The Royal Bank of Scotland is scrapping the Global Restructuring Group (GRG), the controversial unit accused of engineering businesses into default while profiting from their struggles, says sources.
Sources told IBTimes UK that GRG "no longer exists" and was disbanded with immediate effect, while two of the group's biggest bosses Derek Sach and Aubrey Adams will leave the bank.
However, another top GRG executive, Laura Barlow, will remain at the bank and take on a new role elsewhere.
RBS declined to comment.
Last year, former government advisor Lawrence Tomlinson claimed the 81% government-owned lender profited from struggling businesses, which were pushed into default after being moved into the controversial unit, GRG.
Tomlinson claimed that by moving businesses into GRG, this can create more revenue for the bank through higher fees and margins.
It can also result in the purchase of devalued assets by its property division, West Register, he added.
Tomlinson told the committee that he was ready to hand the dossier over to the Financial Conduct Authority (FCA), in order for the watchdog to investigate, as the evidence he has collected revealed "morally wrong" practices.
After the release of Tomlinson's report, RBS drafted in heavyweight lawyers to review the treatment of small-to-medium sized enterprises (SME) and eventually released a review which claims the bank was cleared of any allegations that it tried to defraud some of its customers.

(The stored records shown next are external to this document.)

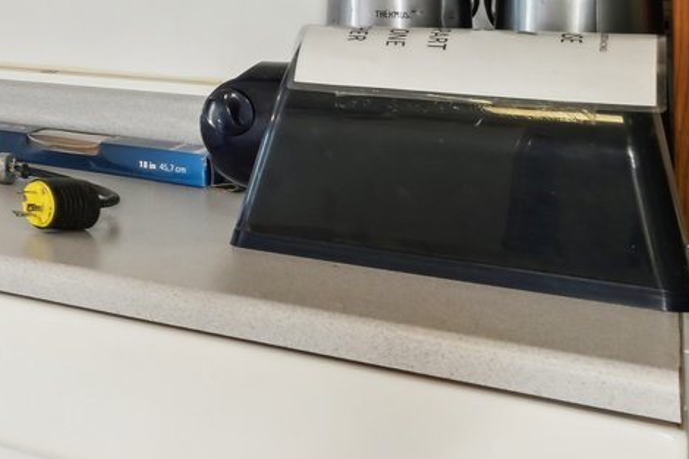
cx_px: -548
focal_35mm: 61
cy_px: -106
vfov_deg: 20.6
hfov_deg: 21.5
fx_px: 1167
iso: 400
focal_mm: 14
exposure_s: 1/5
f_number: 8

The bank said the review, carried out by law firm Clifford Chance, found that after interviewing 138 customers and reviewing 130 files, there "was no evidence to support this damaging and serious allegation".
There is no confirmation that RBS disbanded GRG in response to the negative publicity the unit has faced and sources say it was scrapped "because of an improvement in the economy and there was no longer a need for a big unit to deal with troubled businesses."
However, the move may not surprise some people who have watched RBS closely over the years.
Last month, author Ian Fraser, who has a history of arraigning RBS in books articles and documentaries, said RBS was guilty of "acting like a rogue institution" towards its struggling business customers.
Speaking to IBTimes TV about his latest book, Shredded: Inside RBS – The Bank that Broke Britain, Fraser revealed his concerns over how RBS chose to denounce the now-infamous Tomlinson Report, which claimed the bank engineered businesses into default while profiting from their struggles.
In the same month, the chairman of an influential panel of lawmakers slammed RBS for being "wilfully obtuse" and delivering a "belated U-turn" when it came to giving evidence over whether it made money by putting failing businesses in a specific unit.
After receiving a letter from RBS Deputy Chief Executive Chris Sullivan and its Global Restructuring Group (GRG) boss Derek Sach, which contradicted the evidence they gave to the Treasury Select Committee in June, Andrew Tyrie said he would write to RBS Chairman Philip Hampton on the matter and the committee would report on it after the summer.
"It now appears that RBS has been wilfully obtuse with the committee. If this is how RBS deals with a parliamentary committee, how much can customers and regulators rely on it to be straightforward with them?" said Tyrie.